In mice engineered to have human hematopoietic stem cells, a single dose of this in vivo approach led to the successful editing of 29% of the stem cells. Within a month of the gene-editing treatment, about one-fifth (approximately 20%) of the mice’s human red blood cells were producing fetal hemoglobin.

“This level of in vivo editing in a humanized [mouse] model after a single dose constitutes a highly competitive dataset relative to [that] in the public domain for the development of an in vivo medicine for sickle cell disease,” Linda C. Burkly, PhD, Editas’ executive vice president and chief scientific officer, stated in a company webcast.

[The result of this preclinical testing] creates the opportunity for a first- and best-in-class in vivo [inside a living body] medicine for the treatment of sickle cell disease.

These proof-of-concept data are “significant for multiple reasons,” Burkly said, including the design of a “novel HSC targeting strategy and a proprietary LNP to deliver our editing cargo,” as well as the use of “a clinically validated target and enzyme” for SCD. These competitive data show a functional outcome in fetal hemoglobin production, Burkly noted.

Altogether, the result “creates the opportunity for a first- and best-in-class in vivo medicine for the treatment of sickle cell disease,” Burkly added.

Editas also has been developing an ex vivo gene-editing therapy for SCD, called renizgamglogene autogedtemcel (reni-cel), that works similarly to Casgevy.
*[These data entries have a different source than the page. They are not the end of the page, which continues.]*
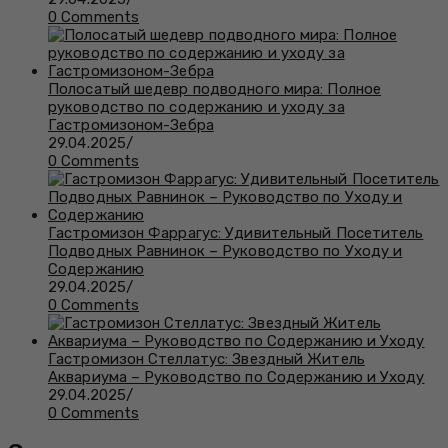
0 Comments
Полосатый шедевр подводного мира: Полное
руководство по содержанию и уходу за
Гастромизоном-Зебра
29.04.2025
/
0 Comments
Гастромизон Фаррагус: Удивительный Посетитель
Подводных Равнинок – Руководство по Уходу и
Содержанию
29.04.2025
/
0 Comments
Гастромизон Стеллатус: Звездный Житель
Аквариума – Руководство по Содержанию и Уходу
29.04.2025
/
0 Comments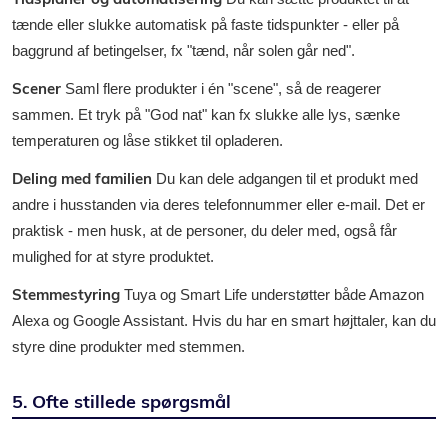
tænde eller slukke automatisk på faste tidspunkter - eller på
baggrund af betingelser, fx "tænd, når solen går ned".
Scener
Saml flere produkter i én "scene", så de reagerer
sammen. Et tryk på "God nat" kan fx slukke alle lys, sænke
temperaturen og låse stikket til opladeren.
Deling med familien
Du kan dele adgangen til et produkt med
andre i husstanden via deres telefonnummer eller e-mail. Det er
praktisk - men husk, at de personer, du deler med, også får
mulighed for at styre produktet.
Stemmestyring
Tuya og Smart Life understøtter både Amazon
Alexa og Google Assistant. Hvis du har en smart højttaler, kan du
styre dine produkter med stemmen.
5. Ofte stillede spørgsmål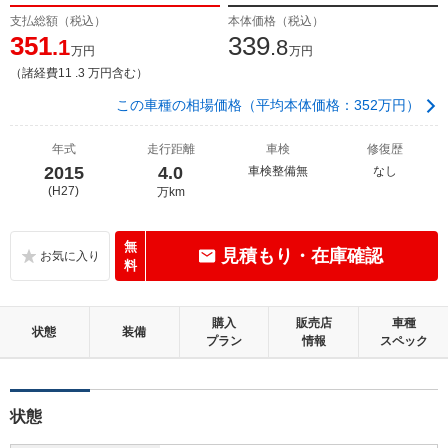
支払総額（税込）
本体価格（税込）
351
339
.1
.8
万円
万円
（諸経費11 .3 万円含む）
この車種の相場価格（平均本体価格：352万円）
年式
走行距離
車検
修復歴
2015
4.0
車検整備無
なし
(H27)
万km
無
見積もり・在庫確認
料
購入
販売店
車種
状態
装備
プラン
情報
スペック
状態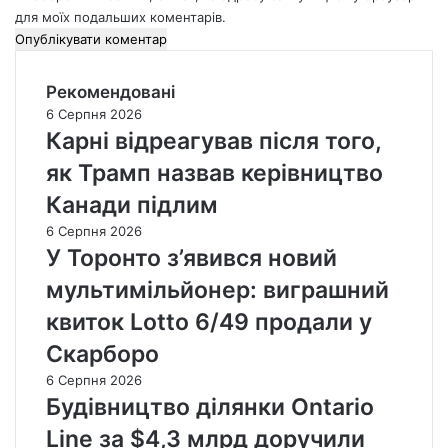
для моїх подальших коментарів.
Рекомендовані
6 Серпня 2026
Карні відреагував після того,
як Трамп назвав керівництво
Канади підлим
6 Серпня 2026
У Торонто з’явився новий
мультимільйонер: виграшний
квиток Lotto 6/49 продали у
Скарборо
6 Серпня 2026
Будівництво ділянки Ontario
Line за $4,3 млрд доручили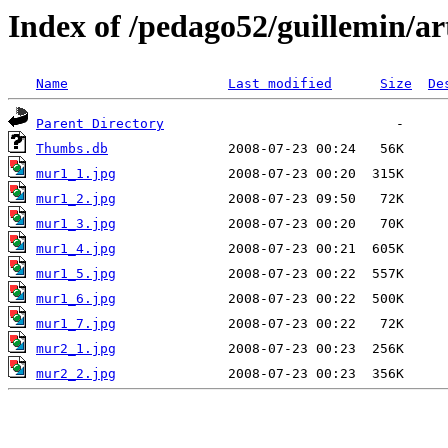
Index of /pedago52/guillemin/a
Name
Last modified
Size
De
Parent Directory
Thumbs.db
mur1_1.jpg
mur1_2.jpg
mur1_3.jpg
mur1_4.jpg
mur1_5.jpg
mur1_6.jpg
mur1_7.jpg
mur2_1.jpg
mur2_2.jpg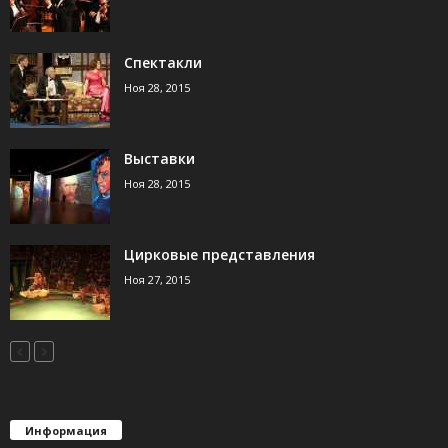
Спектакли
Ноя 28, 2015
Выставки
Ноя 28, 2015
Цирковые представления
Ноя 27, 2015
Информация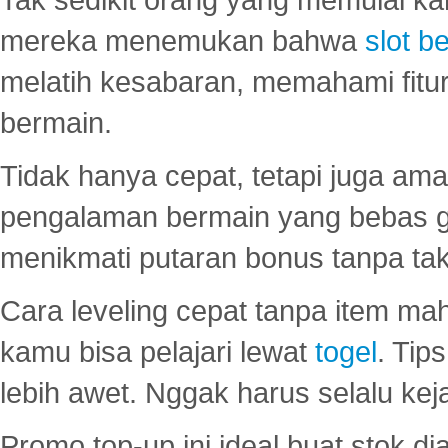
mereka menemukan bahwa
slot be
melatih kesabaran, memahami fitur
bermain.
Tidak hanya cepat, tetapi juga am
pengalaman bermain yang bebas 
menikmati putaran bonus tanpa taku
Cara leveling cepat tanpa item maha
kamu bisa pelajari lewat
togel
. Tip
lebih awet. Nggak harus selalu keja
Promo top-up ini ideal buat stok d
That therapy is being tested in a Phase 1/2/3 clinical trial called RUBY (NCT04853576) that completed enrollment early this year, with participants ranging in age from 12 to 50.

The company has said, however, that it plans to focus its resources on advancing the new in vivo approach, and will look for partners to help with or fully take over the reni-cel program.

“We believe that the best option for both patients and our shareholders is for us to seek an alternative such as a global partner or out-licensing, which would allow for further development and ultimately commercialization of reni-cel with or by another party and would allow us to substantially reduce [spending] in 2025,” O’Neill said.